Pelanggan terakhir sudah pergi, hari pun beranjak sore. Keadaan mulai lengang, menambah kesan pembicaraan mereka yang cukup misterius namun bodoh di mata Halilintar, Gempa, dan Ice. Solar? Tentu dia tertarik untuk menelitinya.

"Coba sini!" Dia merebut paksa benda aneh itu lalu mengotak-atiknya, mencari celah yang aneh. "Kayak robot."

"Robot kok aneh?" Taufan tidak tahan bertanya setelah mendengar celetukan adik bungsunya.

Solar tidak menggubris pertanyaan kakak randomnya.
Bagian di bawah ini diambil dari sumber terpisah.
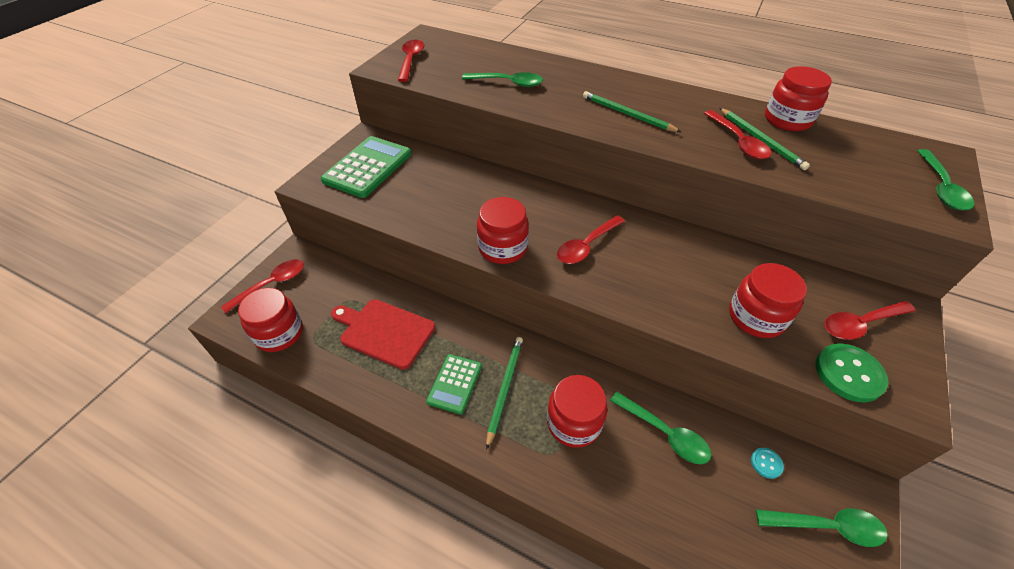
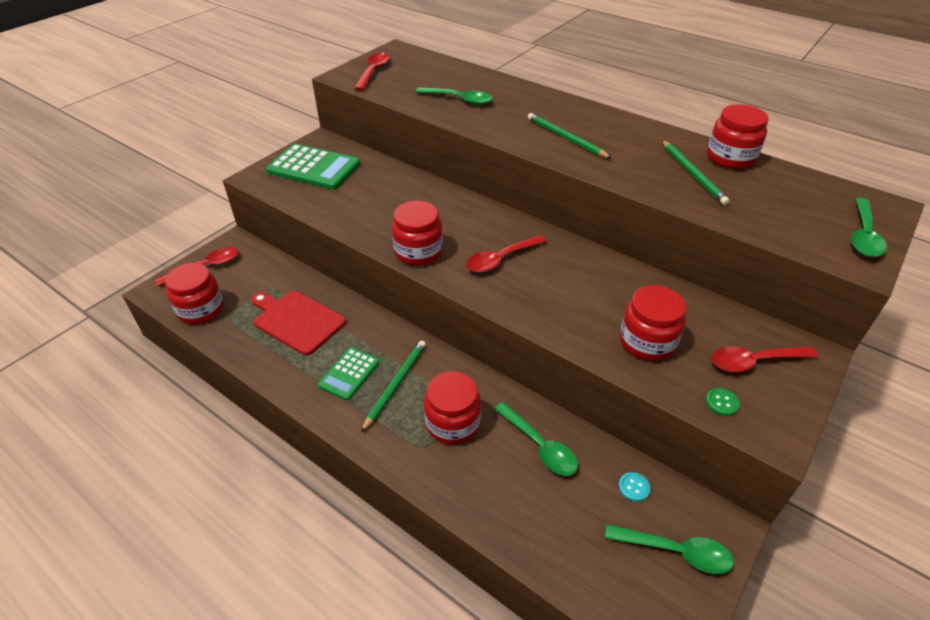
camera: 10 degrees right, 5 degrees down
(368, 167) = (314, 168): green calculator -> green calculator turned 75 degrees clockwise
(738, 142) = (668, 173): red spoon -> none
(848, 373) = (721, 403): green button -> green button, size x0.50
Dia terus memutar-mutar benda itu, matanya memicing saat menemukan sebuah tombol terselip di celah robot itu. Padahal hanya menyentuh dan bukannya menekan tombol itu, tapi robot itu perlahan menyala.

Merah, biru, dan kuning mewarnai robot itu. Lalu di antara dua lekukan, muncul warna hijau yang berbentuk seperti mata hologram. Robot itu melayang, menyita ketujuh saudara yang berada di sana, tanpa ada orang lain satu pun.

Mata robot itu seakan mengerjab. "Data dinyalakan, teleportasi kembali ke dimensi asal dilaksanakan."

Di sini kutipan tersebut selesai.